A new study by 360i, which involved asking both Google Assistant and Amazon Alexa a set of 3,000 questions, showed that Google’s virtual assistant was six times smarter than Amazon’s voice assistant. GA was able to answer an impressive 72 percent of the questions posed, while Alexa only managed a modest 13 percent.
On the one hand, it’s unfair to pit GA against Alexa simply because their roots are different. While Google Assistant has years of research, experience and dedicated resources behind it, Alexa is a relatively new AI entity with little more than voice commands holding it up.
On the other hand, it’s more than fair to pit the one against the other because, at the end of the day, they’re both competing in the aggressive consumer electronics market for essentially the same potential users. That makes them equal in the consumer’s eyes, which is what matters in the end.
The question of which one is superior essentially boils down to which of their functions you’re talking about. GA is superior in terms of contextual knowledge because of Google’s Knowledge Graph, but Alexa’s reach is wide across specific functions, and deep into Amazon’s retail portfolio.
Both are great. If you want a conversation partner, then Google Assistant will probably be better; but if you’re looking for a large library of specific actions that can be performed with voice commands, Alexa comes out on top with its 10,000+ skills.
In the future, one of two scenarios could be played out.
On the one hand, things could even out over a period of time as Alexa evolves. After all, AI systems are typically based on the same mechanisms such as machine learning, natural language processing and so on. At some point in the future, AI systems will have to evolve to a globally set standard that hasn’t been defined yet.

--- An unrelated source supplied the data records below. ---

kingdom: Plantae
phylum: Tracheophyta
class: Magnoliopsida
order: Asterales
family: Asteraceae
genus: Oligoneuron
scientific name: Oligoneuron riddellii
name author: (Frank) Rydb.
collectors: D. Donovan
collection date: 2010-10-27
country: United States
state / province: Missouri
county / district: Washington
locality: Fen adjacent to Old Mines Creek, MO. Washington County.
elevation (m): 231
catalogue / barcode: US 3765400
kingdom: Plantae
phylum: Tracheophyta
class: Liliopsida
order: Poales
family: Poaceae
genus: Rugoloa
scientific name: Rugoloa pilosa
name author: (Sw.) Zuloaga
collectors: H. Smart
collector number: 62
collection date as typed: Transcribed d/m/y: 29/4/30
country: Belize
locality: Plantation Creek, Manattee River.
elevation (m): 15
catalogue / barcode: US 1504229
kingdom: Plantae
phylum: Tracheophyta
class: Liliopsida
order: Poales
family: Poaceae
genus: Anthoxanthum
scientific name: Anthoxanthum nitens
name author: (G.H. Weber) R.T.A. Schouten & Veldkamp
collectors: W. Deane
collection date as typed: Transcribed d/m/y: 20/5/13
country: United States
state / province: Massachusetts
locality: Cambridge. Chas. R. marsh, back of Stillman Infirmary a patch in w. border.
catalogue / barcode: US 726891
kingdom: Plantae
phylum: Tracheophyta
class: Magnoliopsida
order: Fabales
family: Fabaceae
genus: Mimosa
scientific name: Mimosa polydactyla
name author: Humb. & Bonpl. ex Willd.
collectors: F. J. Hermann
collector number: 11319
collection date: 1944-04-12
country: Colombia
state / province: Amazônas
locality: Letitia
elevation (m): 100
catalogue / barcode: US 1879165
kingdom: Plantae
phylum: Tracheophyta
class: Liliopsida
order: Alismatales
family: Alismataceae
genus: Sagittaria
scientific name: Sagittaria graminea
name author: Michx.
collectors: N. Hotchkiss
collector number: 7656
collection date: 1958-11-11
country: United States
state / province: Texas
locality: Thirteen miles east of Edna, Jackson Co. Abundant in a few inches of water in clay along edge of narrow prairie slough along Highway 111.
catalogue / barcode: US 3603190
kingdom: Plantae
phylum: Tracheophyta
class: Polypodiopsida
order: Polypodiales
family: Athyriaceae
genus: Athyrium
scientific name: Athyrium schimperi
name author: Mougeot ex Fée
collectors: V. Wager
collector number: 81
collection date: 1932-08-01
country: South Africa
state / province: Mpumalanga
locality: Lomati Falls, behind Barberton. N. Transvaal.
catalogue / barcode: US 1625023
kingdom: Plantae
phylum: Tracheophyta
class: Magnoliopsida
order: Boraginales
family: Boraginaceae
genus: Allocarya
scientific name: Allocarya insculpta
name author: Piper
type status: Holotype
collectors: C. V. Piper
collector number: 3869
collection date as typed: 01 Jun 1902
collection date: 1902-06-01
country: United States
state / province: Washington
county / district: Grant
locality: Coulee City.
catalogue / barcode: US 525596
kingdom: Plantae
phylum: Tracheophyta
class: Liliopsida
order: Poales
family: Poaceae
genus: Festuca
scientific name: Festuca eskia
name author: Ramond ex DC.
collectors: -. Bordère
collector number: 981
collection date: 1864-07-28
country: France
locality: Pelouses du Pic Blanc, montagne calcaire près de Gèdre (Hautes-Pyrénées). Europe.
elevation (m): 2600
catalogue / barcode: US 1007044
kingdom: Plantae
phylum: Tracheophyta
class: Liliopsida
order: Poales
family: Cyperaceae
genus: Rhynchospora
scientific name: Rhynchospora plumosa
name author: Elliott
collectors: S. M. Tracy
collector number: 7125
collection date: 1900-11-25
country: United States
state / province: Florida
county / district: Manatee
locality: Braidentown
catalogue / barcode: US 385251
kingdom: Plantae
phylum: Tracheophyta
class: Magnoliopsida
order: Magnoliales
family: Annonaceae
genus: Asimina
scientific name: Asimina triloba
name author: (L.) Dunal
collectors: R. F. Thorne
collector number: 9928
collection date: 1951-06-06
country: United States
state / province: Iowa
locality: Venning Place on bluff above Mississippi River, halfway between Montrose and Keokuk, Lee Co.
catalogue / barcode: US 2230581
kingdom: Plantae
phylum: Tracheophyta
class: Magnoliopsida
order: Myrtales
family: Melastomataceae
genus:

A sort of AI performance benchmark that consumer-centric and enterprise-centric AI products must adhere to.
On the other hand, we could see various AI systems occupy and start to dominate niche spaces. Alexa would possibly dominate the voice shopping space in smart homes, for example, while Google Assistant might evolve into a deep well of information accessible on multiple consumer devices.
There will, naturally, be a lot of overlapping skill sets between various voice-based AI systems. But that could be a good thing, where a particular voice assistant is highly skilled in one specific area but functionally sound in other areas.
The voice-controlled AI entity space is still in very early stages, so much of this is based on assumptions about the future. But the key drivers that will set the direction of evolution are consumer demand and progress in AI research.
As long as these two go hand in hand, we will continue to see new capabilities and, more importantly, a movement toward a global standard of sorts for performance, with respect to consumer applications. And we’ll be seeing that from Google Assistant, Amazon Alexa, Microsoft Cortana and possibly even Apple Siri and Samsung Bixby if we’re lucky.